Psychology Ph.D. Alumna Researches How Children Cope with Stress and Trauma

Author: Mary Kate Martin

Amy K. Nuttall Amy K. Nuttall

While working at a childhood bereavement center after college, Amy K. Nuttall Ph.D. ’15 saw firsthand how resilient kids can be.

Nuttall met many children who were taking on caregiving roles typically reserved for adults—looking after siblings, handling chores, providing emotional support—after the family experienced trauma or acute stress, such as the death of a parent.

“I saw kids who were coping really well, and I saw other kids who were taking on a lot of responsibility,” Nuttall said. “And I became very interested in the different roles children take on—the positive ways they cope and the ways they may become overburdened.”

Those experiences inspired Nuttall to explore those issues in her research, first at Notre Dame, where she earned a Ph.D. in developmental psychology, and now at Michigan State University, where she landed a position as an assistant professor in the Department of Human Development and Family Studies and directs the Family Stress Lab.

Her scholarly breakthroughs are already attracting mainstream attention—one paper published in the Journal of Family Psychology prompted an article in Time headlined, “Kids with Too Many Duties Grow Up to Be Reluctant Parents.”

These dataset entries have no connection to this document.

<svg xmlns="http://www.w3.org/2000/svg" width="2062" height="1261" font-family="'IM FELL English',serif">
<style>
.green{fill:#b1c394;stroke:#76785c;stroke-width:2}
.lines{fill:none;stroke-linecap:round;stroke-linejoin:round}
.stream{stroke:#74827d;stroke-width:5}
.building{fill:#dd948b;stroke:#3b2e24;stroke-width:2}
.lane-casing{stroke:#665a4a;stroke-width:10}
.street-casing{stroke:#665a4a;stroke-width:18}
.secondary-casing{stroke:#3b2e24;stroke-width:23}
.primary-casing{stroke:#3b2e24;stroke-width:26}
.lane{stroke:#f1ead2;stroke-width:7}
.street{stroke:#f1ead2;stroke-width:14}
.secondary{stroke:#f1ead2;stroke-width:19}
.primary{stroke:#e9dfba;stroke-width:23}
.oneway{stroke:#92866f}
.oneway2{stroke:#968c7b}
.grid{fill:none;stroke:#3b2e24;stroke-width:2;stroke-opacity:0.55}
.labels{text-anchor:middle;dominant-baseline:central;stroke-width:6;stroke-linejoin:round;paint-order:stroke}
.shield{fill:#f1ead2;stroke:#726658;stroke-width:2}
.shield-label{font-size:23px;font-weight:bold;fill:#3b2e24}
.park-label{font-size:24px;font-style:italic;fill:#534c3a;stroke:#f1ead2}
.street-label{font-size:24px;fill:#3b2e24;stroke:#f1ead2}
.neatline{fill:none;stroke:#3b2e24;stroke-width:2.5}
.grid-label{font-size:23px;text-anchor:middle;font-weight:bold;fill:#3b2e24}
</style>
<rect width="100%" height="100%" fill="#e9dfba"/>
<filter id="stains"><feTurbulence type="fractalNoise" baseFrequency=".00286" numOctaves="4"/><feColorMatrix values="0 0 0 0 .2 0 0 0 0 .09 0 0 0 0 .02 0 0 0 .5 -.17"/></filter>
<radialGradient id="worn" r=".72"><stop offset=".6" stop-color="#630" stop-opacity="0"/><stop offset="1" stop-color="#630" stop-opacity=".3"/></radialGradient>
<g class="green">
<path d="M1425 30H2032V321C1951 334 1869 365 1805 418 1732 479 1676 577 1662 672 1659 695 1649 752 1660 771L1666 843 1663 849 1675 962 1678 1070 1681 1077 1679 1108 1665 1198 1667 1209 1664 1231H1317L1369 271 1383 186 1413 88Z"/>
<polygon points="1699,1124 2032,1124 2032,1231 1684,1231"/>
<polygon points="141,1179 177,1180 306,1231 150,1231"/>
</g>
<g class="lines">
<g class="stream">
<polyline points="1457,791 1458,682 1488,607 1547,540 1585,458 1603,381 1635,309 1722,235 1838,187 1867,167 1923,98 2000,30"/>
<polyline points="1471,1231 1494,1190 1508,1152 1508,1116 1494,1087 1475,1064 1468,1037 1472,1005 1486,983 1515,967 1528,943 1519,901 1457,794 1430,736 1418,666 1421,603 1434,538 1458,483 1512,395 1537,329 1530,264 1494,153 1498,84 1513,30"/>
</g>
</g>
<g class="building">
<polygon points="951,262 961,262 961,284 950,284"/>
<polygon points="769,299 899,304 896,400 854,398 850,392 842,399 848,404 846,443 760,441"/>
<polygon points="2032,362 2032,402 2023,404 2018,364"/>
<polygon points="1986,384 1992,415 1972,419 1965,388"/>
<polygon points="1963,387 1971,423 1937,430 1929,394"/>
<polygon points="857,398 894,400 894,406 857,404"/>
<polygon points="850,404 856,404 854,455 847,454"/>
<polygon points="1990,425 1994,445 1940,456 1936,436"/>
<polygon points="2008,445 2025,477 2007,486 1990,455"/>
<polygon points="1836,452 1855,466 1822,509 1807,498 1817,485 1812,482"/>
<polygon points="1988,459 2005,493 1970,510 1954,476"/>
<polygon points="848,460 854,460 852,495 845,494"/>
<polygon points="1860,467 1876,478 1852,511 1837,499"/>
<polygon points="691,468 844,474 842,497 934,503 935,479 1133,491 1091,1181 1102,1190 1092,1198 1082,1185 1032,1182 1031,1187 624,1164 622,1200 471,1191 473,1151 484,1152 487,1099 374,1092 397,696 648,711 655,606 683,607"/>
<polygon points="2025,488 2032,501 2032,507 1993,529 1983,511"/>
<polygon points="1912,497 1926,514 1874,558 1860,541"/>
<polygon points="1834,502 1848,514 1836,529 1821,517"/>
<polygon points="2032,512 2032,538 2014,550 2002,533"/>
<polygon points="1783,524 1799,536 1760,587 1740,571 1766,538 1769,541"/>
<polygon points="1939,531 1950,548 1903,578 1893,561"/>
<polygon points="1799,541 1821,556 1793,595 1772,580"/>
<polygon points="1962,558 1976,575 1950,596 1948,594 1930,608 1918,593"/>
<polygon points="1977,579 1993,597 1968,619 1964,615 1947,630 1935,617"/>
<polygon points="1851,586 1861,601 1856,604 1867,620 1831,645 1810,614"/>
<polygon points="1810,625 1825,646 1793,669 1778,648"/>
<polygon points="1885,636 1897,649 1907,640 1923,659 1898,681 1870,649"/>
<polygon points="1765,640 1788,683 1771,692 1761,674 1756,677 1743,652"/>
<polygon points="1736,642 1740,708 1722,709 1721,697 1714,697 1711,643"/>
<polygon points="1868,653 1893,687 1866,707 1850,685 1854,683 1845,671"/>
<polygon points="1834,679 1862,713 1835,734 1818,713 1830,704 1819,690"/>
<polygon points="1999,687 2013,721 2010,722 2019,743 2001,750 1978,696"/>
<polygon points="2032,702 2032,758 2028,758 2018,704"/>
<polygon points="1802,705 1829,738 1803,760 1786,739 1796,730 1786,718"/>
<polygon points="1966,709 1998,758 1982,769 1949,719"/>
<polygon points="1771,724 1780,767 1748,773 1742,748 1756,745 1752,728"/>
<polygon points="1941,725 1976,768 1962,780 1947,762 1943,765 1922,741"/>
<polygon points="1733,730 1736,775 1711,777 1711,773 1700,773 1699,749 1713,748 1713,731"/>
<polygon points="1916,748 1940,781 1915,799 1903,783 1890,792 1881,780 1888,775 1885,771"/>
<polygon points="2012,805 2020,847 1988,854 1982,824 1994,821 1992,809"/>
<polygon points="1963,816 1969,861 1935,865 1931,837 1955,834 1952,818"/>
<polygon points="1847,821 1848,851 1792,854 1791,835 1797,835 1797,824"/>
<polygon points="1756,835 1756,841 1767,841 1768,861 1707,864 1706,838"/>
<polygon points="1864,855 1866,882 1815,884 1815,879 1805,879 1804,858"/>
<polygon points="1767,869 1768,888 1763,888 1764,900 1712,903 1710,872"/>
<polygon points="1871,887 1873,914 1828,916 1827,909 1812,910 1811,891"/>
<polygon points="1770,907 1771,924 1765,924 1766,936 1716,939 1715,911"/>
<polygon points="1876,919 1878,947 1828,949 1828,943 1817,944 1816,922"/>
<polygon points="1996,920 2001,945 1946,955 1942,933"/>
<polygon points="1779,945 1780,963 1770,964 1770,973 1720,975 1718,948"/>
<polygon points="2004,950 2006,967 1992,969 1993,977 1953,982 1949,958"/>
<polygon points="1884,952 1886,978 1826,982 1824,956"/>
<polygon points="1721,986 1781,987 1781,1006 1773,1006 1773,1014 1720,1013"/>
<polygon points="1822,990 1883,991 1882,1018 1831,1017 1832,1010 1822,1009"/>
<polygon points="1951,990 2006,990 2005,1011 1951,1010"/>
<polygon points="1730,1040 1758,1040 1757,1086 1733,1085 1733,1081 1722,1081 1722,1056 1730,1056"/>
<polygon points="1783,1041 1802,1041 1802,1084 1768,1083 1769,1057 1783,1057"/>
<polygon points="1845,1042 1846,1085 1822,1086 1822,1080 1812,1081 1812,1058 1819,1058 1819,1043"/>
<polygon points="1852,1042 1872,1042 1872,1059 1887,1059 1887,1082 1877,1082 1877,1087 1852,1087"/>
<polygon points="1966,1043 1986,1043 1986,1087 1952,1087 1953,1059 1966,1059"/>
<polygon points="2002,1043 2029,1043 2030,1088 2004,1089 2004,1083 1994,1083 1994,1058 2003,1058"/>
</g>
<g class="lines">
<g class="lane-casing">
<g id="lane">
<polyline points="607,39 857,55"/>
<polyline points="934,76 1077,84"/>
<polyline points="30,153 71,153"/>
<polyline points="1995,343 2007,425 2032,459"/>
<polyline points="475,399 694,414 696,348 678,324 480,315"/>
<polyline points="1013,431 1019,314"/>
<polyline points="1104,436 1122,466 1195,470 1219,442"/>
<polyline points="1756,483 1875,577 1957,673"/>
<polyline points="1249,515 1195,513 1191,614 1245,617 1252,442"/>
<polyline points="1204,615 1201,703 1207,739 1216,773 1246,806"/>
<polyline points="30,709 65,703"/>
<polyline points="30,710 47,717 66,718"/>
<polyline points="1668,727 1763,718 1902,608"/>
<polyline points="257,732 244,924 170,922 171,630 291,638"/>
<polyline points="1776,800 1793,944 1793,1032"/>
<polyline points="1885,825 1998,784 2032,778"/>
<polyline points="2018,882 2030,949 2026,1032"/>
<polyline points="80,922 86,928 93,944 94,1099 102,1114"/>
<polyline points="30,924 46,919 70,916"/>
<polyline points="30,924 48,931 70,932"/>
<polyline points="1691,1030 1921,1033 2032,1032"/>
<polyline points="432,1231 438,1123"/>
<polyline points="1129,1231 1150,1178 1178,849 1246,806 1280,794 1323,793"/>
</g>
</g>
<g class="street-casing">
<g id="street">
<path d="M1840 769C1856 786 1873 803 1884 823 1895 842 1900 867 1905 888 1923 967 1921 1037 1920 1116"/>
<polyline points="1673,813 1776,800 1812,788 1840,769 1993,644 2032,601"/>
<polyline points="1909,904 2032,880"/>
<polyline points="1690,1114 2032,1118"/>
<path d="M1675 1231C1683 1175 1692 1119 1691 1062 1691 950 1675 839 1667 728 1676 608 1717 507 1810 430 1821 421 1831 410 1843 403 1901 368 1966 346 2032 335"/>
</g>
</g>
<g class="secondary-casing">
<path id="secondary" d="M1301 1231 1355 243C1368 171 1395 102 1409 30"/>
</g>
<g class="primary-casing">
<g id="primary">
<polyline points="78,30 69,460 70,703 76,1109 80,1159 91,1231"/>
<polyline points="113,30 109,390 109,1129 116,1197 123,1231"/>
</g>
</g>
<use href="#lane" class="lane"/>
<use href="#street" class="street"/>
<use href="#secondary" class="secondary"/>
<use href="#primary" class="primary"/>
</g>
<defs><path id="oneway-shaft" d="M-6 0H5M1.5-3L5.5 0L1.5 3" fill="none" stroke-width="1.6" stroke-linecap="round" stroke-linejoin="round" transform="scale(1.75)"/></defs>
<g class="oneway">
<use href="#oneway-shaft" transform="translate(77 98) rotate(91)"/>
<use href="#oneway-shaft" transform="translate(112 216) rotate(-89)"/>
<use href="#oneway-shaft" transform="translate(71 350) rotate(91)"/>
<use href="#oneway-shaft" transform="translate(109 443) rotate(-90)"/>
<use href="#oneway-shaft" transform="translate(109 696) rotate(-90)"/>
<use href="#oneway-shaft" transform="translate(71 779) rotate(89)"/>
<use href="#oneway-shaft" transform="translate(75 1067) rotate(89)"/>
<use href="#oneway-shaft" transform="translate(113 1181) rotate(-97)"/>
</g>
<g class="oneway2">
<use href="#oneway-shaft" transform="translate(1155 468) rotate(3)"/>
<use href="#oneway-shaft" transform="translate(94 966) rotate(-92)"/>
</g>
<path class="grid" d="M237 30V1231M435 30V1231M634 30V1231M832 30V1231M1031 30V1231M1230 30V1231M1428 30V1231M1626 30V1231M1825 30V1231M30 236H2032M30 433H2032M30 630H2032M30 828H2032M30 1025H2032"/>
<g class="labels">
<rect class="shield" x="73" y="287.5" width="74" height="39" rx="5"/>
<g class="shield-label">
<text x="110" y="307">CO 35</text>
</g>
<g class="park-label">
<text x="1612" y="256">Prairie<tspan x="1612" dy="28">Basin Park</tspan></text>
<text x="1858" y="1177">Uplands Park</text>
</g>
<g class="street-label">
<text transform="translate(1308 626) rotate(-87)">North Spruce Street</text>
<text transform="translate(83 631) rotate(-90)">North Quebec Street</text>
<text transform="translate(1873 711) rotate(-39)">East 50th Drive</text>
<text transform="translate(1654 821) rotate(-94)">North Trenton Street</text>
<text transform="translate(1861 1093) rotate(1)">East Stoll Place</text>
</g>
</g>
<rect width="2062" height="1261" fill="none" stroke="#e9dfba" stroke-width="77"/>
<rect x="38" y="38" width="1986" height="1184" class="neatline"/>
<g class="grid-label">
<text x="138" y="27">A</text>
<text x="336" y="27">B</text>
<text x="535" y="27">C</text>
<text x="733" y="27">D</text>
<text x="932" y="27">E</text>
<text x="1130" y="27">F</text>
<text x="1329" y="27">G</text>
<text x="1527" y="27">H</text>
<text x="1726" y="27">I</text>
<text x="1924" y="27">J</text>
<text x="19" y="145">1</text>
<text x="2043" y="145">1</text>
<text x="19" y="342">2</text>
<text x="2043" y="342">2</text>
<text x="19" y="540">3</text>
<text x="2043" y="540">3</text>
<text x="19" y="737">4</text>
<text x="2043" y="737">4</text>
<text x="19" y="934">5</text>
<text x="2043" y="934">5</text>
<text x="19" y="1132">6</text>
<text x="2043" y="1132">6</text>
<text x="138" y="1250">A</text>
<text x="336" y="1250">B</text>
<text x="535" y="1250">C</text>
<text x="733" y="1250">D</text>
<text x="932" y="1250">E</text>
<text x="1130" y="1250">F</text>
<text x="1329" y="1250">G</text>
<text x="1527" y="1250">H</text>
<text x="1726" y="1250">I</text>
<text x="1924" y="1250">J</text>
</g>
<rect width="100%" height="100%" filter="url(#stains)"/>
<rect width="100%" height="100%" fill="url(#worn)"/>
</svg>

“My training at Notre Dame prepared me very well for going straight to a faculty position at a research institution,” Nuttall said. “When I went on the job market, I was very fortunate that I had the quantitative skills that are so valued among psychologists who are substantive researchers.”

Finding a Mentor

After receiving a bachelor’s degree in psychology from the University of Colorado in 2006, Nuttall chose Notre Dame over eight other Ph.D. programs. One reason was because of its graduate minor in quantitative psychology. The program provided important statistical credentials for her research, as well as the opportunity to work with its highly regarded group of child psychology scholars.

Kristin Valentino, the William J. Shaw Center for Children and Families Associate Professor of Psychology, served as Nuttall’s mentor during her studies and was one of the reasons she came to Notre Dame.

“I wanted a mentor I could work closely with, who had data connected with my interests, and Kristin was a perfect fit,” Nuttall said.

Nuttall wanted her doctoral studies to focus on parentification, or the act of children assuming adult caretaking roles in their families, which connected to Valentino’s research on child maltreatment.

Early on, Valentino encouraged Nuttall to develop her own area of study that built on and complemented Valentino’s work. Working with extensive longitudinal data sets collected by Professor John Borkowski, Nuttall focused on the effects of childhood parentification on new mothers’ parenting.

“Amy is interested in how a history of parentification during childhood may affect an individual’s ability to parent and, subsequently, affect the next generation’s development,” Valentino said. “This work is really important, because parentification is a form of emotional maltreatment that has serious negative consequences for children—but often goes undetected.”

Helping Children Cope

Nuttall spent the fall semester at Michigan State working on manuscripts and data collection, and she began teaching graduate-level statistics in the spring semester. She continues to focus her research on processes of resilience and risk related to family stress.

Ultimately, Nuttall hopes to develop her own interventions that can be put into practice with families experiencing trauma or stress.

“It’s really important to me that I’m always focused on the idea of how we can promote children’s resilience,” she said, “and help children learn to cope with stress in adaptive ways.”